> [PROBLEM TO SOLVE]:
Without the images, write out all of the following entries exactly.

> [DATASET RECORDS]:
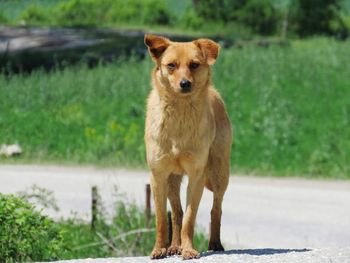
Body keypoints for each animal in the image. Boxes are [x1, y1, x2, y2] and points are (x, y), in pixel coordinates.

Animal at [144, 34, 231, 260]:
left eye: (194, 65)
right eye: (171, 65)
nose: (185, 83)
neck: (179, 111)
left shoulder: (196, 175)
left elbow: (190, 219)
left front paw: (189, 249)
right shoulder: (158, 175)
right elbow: (162, 219)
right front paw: (159, 249)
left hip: (220, 173)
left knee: (216, 209)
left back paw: (215, 243)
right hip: (172, 180)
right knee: (176, 212)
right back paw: (173, 246)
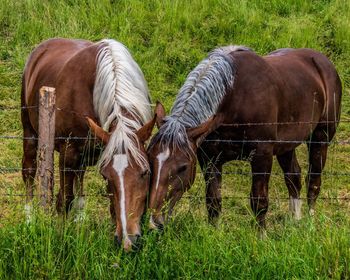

> [OUTPUT]:
Body keypoints for each animal in the image. Boxes are [x1, y1, x2, y2] and points are (x, y), in pixel coordinates.

Animal at [144, 34, 231, 260]:
left eye: (194, 65)
right eye: (171, 65)
nose: (185, 83)
neck: (179, 111)
left shoulder: (196, 175)
left elbow: (190, 219)
left front paw: (189, 249)
right shoulder: (158, 175)
right elbow: (162, 219)
right front paw: (159, 249)
left hip: (220, 173)
left knee: (216, 209)
left back paw: (215, 243)
right hip: (172, 180)
right knee: (176, 212)
right back paw: (173, 246)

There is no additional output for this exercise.